Uuencode (also called Uuencode/Uudecode) is a popular utility for encoding and decoding files exchanged between users or systems in a network. It originated for use between users of UNIX systems (its name stood for "Unix-to-Unix encoding").
The command takes the default standard input and produces an encoded version to the standard output. This resulting encoded file with ASCII characters is usually larger than the original binary file.
When a file or email attachment (image, text file or program) is transmitted over a network, nonprintable characters may be interpreted by the network as commands. This may cause unintended consequences. That's why it's not safe to transmit files containing nonprintable characters.
Uuencode resolves this problem by translating or converting a file or email attachment from its binary or bit-stream representation into the 7-bit ASCII set of text characters. With Uuencode, text can be handled by older systems that may not handle binary files well. Furthermore, larger files can be more easily divided into multi-part transmissions.
The encoding uses only printable ASCII characters. It includes the file mode and the operand name used by Uudecode that converts the encoded data into its original form.
Uuencode is supported in several programming languages, including:
- Python: Using the codecs module with the codec "uu"

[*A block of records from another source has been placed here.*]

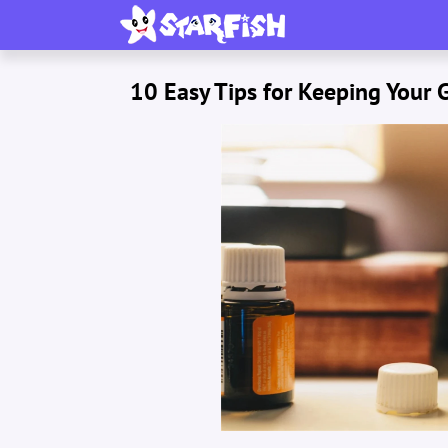
10 Easy Tips for Keeping Your 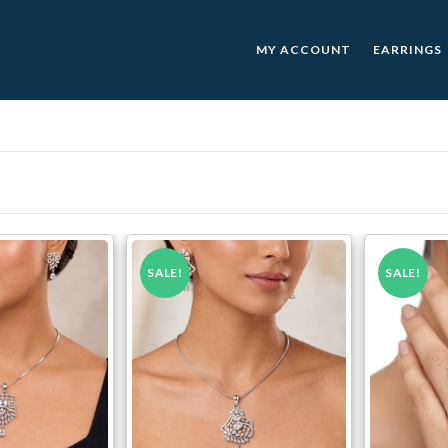
MY ACCOUNT
EARRINGS
SALE!
SALE!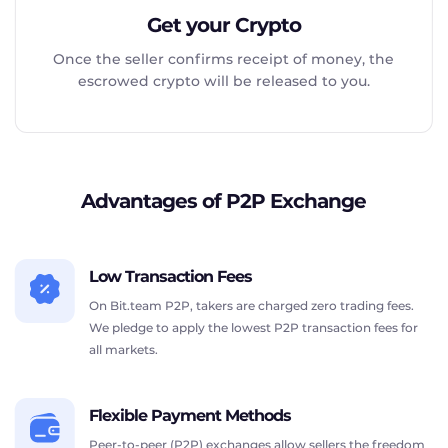
Get your Crypto
Once the seller confirms receipt of money, the
escrowed crypto will be released to you.
Advantages of P2P Exchange
Low Transaction Fees
On Bit.team P2P, takers are charged zero trading fees.
We pledge to apply the lowest P2P transaction fees for
all markets.
Flexible Payment Methods
Peer-to-peer (P2P) exchanges allow sellers the freedom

- Perl: Supports uuencoding natively with the pack() and unpack() operators, and the format string "u"
Uuencode and Uudecode
The uuencode and uudecode commands work together.

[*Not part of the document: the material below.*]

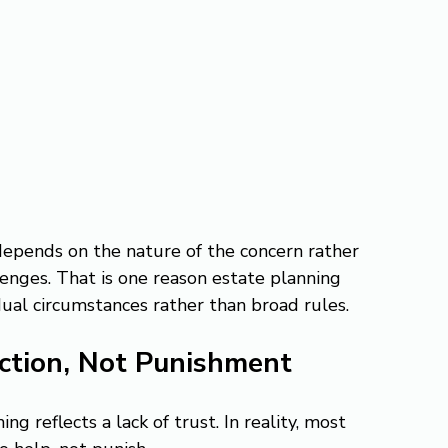
epends on the nature of the concern rather 
lenges. That is one reason estate planning 
idual circumstances rather than broad rules.
ction, Not Punishment
g reflects a lack of trust. In reality, most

Uuencode converts a binary file to ASCII data.
Uudecode converts the encoded file containing ASCII data back into its original binary file.
The resulting file is named name (or if the -o option is given: outfile). In all respects, it will retain the mode of the original file, except that it does not retain setuid (root-owned set user ID) and the execute bits.
Importance of Uuencode
Email messages often go to (or through) computers with different character sets. Sometimes they're handled by programs that are not 8-bit clean. An 8-bit clean system can deal correctly with extended character sets that use all 8 bits of a byte, which is what differentiates these sets from ASCII.

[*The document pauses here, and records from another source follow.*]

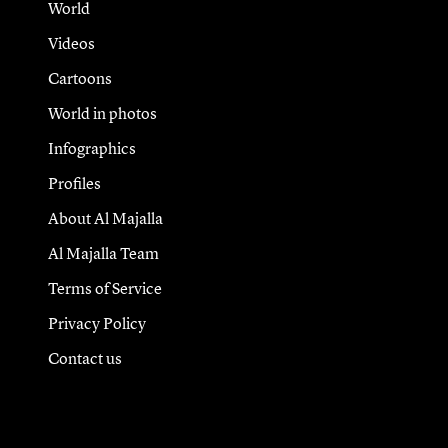
World
Videos
Cartoons
World in photos
Infographics
Profiles
About Al Majalla
Al Majalla Team
Terms of Service
Privacy Policy
Contact us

Such a system assumes all characters have codes in the range 0 to 127, leaving the top bit of each byte free for use as a parity bit or flag bit. This assumption works with English, but not with other languages that have larger alphabets.
If a binary file (e.g., an email message) is sent via a system or communications link that is not 8-bit clean, it will get corrupted. This is where the Uuencode command plays a critical role. Uuencode uses only ASCII characters.
Encoding binary files with Uuencode protects them from corruption. Uudecode then reverses the effects of Uuencode, so files arrive at their destination intact and unchanged.
Uuencode syntax and operation
Uuencoded data starts with a line that takes the form:
begin <mode> <file>
<mode> is the file's read/write/execute permissions
<file> is the name to be used when recreating the binary data
Example: begin 644 myfile.zip
- SourceFile: Specifies the name of the input binary file; default is standard input.
- RemoteFile: Specifies the name of the decoded file.
Localization environment variables
How does Uuencode work?
Uuencode takes in a group of three pre-formatted bytes (24 bits) and splits them into four groups of six bits each. These groups are treated as numbers of value 0-63. If there are less than three bytes left, it adds trailing zeros.
- It also adds begin/end tags, filename and delimiters
- Decimal 32 is added to each number
- The new numbers are output as ASCII characters from 32 (space) to 95 (underscore).
- Each group of 60 output characters (45 input bytes) is output as a separate line.
- Each line is preceded by an M.
- At the end of the input, if there are N output characters left after the last group of 60 and if N>0, they will be preceded by the character with code 32+N.
- The output consists of one line containing just a single space and one line containing the word "end."
History of Uuencode
The uuencode command first appeared in Berkeley Software Distribution (BSD) 4.0. BSD was an operating system (OS) based on the source code of the Research Unix OS developed at Bell Labs in the 1970s. Although BSD and its derivatives were eventually discontinued, its descendants are used by many current proprietary OSes, including Apple's macOS and iOS.
The name Uuencode stood for Unix-to-Unix encoding, since it was originally meant to be used by users of Unix systems. The idea was to use a safe encoding method to transfer files from one Unix system to another. It was used with UUCP (Unix to Unix Copy Protocol) -- a Unix utility that copies files from one computer to another -- to transfer binary files over serial lines that did not preserve the top bit of characters.
Now, Uuencode is used to send binary files in ASCII format over the internet, via email, to post to USENET newsgroups, etc.